Exercise: Your whole answer should be the number of lines in the material below that include the word "female".

Exercise input:
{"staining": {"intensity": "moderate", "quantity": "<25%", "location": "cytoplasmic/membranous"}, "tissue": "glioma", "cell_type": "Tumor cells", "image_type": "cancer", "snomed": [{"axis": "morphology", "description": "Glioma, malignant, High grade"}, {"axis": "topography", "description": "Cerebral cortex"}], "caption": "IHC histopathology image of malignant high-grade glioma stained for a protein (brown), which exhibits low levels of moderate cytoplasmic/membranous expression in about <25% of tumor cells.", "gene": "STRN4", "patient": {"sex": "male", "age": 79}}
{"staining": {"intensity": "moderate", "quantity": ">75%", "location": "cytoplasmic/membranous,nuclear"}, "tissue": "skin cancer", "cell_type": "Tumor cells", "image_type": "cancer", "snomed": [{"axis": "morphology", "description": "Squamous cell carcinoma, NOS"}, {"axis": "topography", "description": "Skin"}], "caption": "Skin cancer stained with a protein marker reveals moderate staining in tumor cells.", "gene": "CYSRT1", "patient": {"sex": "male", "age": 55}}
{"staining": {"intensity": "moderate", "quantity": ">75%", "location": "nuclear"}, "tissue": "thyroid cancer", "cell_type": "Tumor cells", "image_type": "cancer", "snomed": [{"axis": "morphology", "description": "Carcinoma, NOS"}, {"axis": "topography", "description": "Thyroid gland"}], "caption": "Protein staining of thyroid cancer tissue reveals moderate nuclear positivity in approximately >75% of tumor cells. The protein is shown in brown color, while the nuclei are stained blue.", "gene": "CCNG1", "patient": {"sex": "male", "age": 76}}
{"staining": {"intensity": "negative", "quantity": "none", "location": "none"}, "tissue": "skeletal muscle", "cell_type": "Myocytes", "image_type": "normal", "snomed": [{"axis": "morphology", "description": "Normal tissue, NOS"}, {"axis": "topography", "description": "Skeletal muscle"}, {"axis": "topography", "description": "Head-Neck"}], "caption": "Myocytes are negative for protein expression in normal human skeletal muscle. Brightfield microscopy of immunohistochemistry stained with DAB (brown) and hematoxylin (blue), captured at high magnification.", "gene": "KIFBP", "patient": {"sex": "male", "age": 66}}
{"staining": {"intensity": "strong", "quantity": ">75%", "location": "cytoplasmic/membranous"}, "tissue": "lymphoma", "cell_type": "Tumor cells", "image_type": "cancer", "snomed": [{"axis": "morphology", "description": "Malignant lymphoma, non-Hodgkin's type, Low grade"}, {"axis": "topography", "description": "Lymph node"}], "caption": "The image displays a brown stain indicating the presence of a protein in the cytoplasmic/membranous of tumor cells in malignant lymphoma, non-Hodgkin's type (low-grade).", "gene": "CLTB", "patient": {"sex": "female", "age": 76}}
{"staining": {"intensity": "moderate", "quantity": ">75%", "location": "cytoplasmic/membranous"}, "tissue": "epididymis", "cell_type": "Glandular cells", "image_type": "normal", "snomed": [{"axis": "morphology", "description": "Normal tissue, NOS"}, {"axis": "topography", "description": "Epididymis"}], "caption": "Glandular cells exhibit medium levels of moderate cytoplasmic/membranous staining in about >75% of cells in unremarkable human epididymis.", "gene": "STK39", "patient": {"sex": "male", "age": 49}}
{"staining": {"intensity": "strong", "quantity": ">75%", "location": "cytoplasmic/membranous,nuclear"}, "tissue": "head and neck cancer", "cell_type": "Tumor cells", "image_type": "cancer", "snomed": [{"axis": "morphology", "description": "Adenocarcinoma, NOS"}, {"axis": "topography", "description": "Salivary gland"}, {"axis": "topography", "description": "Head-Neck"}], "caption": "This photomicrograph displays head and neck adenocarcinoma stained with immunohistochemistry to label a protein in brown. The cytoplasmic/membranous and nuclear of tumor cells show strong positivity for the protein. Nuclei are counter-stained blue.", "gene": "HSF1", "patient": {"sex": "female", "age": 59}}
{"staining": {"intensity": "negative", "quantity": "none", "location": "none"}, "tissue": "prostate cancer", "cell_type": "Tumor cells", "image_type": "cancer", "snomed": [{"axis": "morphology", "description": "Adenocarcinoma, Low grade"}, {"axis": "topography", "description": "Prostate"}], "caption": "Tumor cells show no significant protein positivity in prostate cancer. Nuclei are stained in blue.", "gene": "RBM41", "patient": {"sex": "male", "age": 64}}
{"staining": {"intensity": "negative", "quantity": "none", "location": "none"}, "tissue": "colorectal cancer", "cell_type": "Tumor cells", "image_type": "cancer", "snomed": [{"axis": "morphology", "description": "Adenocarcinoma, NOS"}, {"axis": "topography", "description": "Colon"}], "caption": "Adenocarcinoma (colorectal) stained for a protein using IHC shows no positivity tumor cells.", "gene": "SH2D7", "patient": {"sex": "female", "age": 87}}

The completed task: 3